** Teks Bacaan **
31.1 C
Jakarta
Array

Post-Islamisme sebagai Strategi Politik (Bagian 1)

Artikel Trending

Post-Islamisme sebagai Strategi Politik (Bagian 1)
Dengarkan artikel ini
image_pdfDownload PDF

Dalam artikel tentang gerakan post-Islamism yang pertama mengenai (PKS dan Gerakan Post-Islamisme dalam sejarah Politik), penulis secara singkat merunut fenomena post-Islamism di beberapa negara Muslim, khusus dalam ranah politik. Dengan mengambil kasus PKS, penulis menjelaskan fenomena itu dalam konteks Indonesia. Selain karena metamorfosisnya yang berawal dari gerakan kanan, PKS juga gagal merasionalisasikan tuntutan konstituennya berupa penegakan syari’ah, dengan tuntutan partai politik yang terbuka dan demokratis.

PKS akhirnya bungkam untuk isu-isu negara Islam atau penegakan syari’ah, dan kemudian menutupnya dengan isu-isu kepedulian sosial yang lebih menyentuh untuk menciptakan dan meraih konstituen barunya. Secara singkat, inilah yang memantapkan posisi PKS sebagai gerakan post-Islamism, namun di sisi lain mampu secara kreatif beradaptasi dengan sistem politik nasional, yang belum mampu dilakukan oleh gerakan Islamis lainnya di Indonesia. Partai Islam lainnya seperti PPP misalnya tidak dapat dijelaskan dalam kerangka post-Islamism, karena sejak awal PPP telah menyepakati bentuk final negara ini; titik yang membedakan partai Islamis dan partai Islam.

Fenomena post-Islamism tidak hanya fenomenal di ranah politik, tetapi juga menyebar ke wilayah lain. Meski banyak istilah sejenis yang digunakan untuk menjelaskan fenomena ini seperti neo-fundamentalism, post-fundamentalism, fundamentalisme humanistik atau fundamentalisme progresif yang nampaknya terkesan contradictio in terminus, para pakar dan pengamat politik Islam nampak sepakat menggunakan istilah post-Islamism terbatas dalam ranah politik.

Semangat dan kecenderungan yang sama dengan post-Islamism juga terjadi di bidang lain. Dalam wilayah diskursus, fenomena post-Islamism ini juga sangat terasa dalam industri buku, khususnya buku Islamis di tanah air. Ini diawali dengan keinginan besar menyelenggarakan pameran buku khusus Islam, terpisah dengan pameran buku nasional, yang juga sebenarnya didominasi oleh buku-buku Islam. Perbedaannya, pameran buku nasional didominasi oleh buku-buku Islam yang moderat, progresif dan terbuka, sementara pameran buku Islam didominasi oleh buku-buku Islamis dan kanan.

** Instruksi A **
Kembalikan seluruh isi artikel tentang post-Islamisme mulai dari "Artikel Trending" hingga ke "terbuka dan demokratis." tanpa mengubah satu kata pun.
** Instruksi B **
Lanjutkan artikel tentang post-Islamisme setelah kalimat terakhirnya.
Baris data tidak berperan dalam hal ini.

** Data yang Tersedia **
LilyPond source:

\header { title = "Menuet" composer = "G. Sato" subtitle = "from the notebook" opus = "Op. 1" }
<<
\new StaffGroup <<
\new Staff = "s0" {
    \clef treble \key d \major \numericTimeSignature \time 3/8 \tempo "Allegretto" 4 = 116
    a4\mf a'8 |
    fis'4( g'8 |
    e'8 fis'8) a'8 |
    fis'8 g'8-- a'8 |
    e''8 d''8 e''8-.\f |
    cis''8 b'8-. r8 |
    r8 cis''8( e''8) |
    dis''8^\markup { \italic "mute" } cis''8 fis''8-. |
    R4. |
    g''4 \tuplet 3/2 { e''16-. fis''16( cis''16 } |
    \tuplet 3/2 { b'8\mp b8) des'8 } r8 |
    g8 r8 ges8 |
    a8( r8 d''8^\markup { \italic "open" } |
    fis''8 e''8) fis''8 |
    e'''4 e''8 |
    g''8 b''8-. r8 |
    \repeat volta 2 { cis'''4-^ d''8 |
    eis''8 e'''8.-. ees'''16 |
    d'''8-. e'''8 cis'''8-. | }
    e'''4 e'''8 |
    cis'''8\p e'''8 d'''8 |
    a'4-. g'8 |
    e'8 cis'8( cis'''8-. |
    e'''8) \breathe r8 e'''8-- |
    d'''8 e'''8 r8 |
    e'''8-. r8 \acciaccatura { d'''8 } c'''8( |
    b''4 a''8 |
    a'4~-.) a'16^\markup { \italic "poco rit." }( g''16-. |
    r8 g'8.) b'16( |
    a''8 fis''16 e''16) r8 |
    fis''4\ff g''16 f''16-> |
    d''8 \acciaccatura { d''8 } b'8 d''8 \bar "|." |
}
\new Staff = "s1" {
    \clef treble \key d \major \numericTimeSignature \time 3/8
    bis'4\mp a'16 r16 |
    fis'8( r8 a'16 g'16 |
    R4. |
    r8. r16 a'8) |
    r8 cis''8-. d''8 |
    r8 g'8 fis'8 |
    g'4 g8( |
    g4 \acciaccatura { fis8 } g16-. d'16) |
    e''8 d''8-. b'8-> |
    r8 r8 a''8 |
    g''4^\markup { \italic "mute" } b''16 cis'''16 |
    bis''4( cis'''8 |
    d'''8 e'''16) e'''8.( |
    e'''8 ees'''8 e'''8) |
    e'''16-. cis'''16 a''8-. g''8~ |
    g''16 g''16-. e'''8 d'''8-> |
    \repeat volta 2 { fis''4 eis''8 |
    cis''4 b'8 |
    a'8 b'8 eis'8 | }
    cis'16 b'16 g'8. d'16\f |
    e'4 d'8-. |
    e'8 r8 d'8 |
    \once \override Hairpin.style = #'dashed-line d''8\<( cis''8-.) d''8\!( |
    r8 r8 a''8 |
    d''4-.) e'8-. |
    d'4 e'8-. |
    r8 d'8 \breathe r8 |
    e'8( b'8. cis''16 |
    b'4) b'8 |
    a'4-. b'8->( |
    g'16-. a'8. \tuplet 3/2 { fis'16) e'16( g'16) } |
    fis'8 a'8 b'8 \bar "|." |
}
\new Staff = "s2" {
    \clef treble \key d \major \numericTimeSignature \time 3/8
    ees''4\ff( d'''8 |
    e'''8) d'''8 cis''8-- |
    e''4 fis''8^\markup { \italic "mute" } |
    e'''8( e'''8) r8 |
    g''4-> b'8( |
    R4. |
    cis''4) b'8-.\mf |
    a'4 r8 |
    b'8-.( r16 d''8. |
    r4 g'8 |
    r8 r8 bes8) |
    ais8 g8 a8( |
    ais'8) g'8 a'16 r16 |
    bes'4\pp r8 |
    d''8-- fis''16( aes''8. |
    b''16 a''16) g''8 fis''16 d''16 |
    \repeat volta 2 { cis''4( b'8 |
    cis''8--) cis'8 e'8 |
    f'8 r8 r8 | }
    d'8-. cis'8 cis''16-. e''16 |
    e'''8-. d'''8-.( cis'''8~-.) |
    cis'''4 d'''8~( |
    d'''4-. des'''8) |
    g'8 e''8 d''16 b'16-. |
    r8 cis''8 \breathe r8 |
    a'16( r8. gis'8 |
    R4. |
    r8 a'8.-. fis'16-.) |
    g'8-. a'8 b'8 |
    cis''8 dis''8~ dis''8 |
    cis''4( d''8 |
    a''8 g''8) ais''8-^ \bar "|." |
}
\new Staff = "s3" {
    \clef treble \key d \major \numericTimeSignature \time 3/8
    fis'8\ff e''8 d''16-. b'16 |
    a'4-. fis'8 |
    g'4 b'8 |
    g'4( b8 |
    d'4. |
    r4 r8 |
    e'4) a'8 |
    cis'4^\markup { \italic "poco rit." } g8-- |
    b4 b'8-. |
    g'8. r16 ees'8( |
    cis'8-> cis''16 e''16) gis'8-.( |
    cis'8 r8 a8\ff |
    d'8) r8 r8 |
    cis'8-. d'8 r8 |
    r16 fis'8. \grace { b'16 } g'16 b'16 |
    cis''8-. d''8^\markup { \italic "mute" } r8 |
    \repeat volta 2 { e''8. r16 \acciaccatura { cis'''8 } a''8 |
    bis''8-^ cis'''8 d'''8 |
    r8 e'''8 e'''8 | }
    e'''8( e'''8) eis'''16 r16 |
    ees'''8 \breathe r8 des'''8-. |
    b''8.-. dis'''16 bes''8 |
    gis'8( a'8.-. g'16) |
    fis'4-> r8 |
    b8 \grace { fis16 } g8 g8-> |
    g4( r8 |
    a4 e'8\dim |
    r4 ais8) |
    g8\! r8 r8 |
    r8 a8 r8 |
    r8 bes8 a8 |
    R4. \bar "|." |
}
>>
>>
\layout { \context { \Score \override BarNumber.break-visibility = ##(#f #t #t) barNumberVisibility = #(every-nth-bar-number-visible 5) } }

** Jawaban A **
Artikel Trending

Post-Islamisme sebagai Strategi Politik (Bagian 1)
Dengarkan artikel ini
image_pdfDownload PDF

Dalam artikel tentang gerakan post-Islamism yang pertama mengenai (PKS dan Gerakan Post-Islamisme dalam sejarah Politik), penulis secara singkat merunut fenomena post-Islamism di beberapa negara Muslim, khusus dalam ranah politik. Dengan mengambil kasus PKS, penulis menjelaskan fenomena itu dalam konteks Indonesia. Selain karena metamorfosisnya yang berawal dari gerakan kanan, PKS juga gagal merasionalisasikan tuntutan konstituennya berupa penegakan syari’ah, dengan tuntutan partai politik yang terbuka dan demokratis.

** Jawaban B **
Pelaksanaan pameran buku Islam di tingkat nasional secara tersendiri akhirnya terwujud pertama kali di Senayan pada 2002 dengan nama 1st Islamic Book Fair (IBF) yang diramaikan oleh 93 stand dan 108.000 pengunjung. Meski mengalami sedikit penurunan pada 3rd IBF 2004 di Hall JCC, sambutan pada IBF-IBF berikutnya semakin meningkat; 2nd IBF 2003 di Senayan dipadati 157 stand dan 180.000 pengunjung, 4th IBF 2005 dipadati oleh 180 stand (termasuk penerbit dari Malaysia dan Brunei) dan 200.000 pengunjung. Dan, sampai sekarang terus bertambah.

Mengunjungi pameran buku Islam yang baru lewat di tanah air, akan memberikan kesan yang sangat demonstratif dari fenomena ini. Ini misalnya diawali dengan tema besar pemeran buku itu. Jika The 4th Islamic Book Fair (IBF) bertema “Semangat Syari’ah dalam Teks dan Konteks, IBF 5 (4-12.3.06) tahun lalu meski dibuka secara resmi oleh Wapres Yusuf Kalla, memiliki tema “Semai Syari’ah Menuju Peradaban Madani”. Pameran buku Islam yang berlangsung tahun 2007 misalnya memilih tema “Indahnya Syar’iah dalam Kehidupan”. Tidak hanya tema besarnya, berbagai kegiatan pendukung IBF seperti diskusi, dialog dengan tokoh dan artis, juga tidak jauh dari tema besar ini. Tema-tema ini tidak lagi menyembunyikan tujuan akhir semua fenomena ini, tetapi dengan demonstratif menegaskan keinginan mereka mewujudkan tujuan final; negara Indonesia berdasarkan syari’ah Islam.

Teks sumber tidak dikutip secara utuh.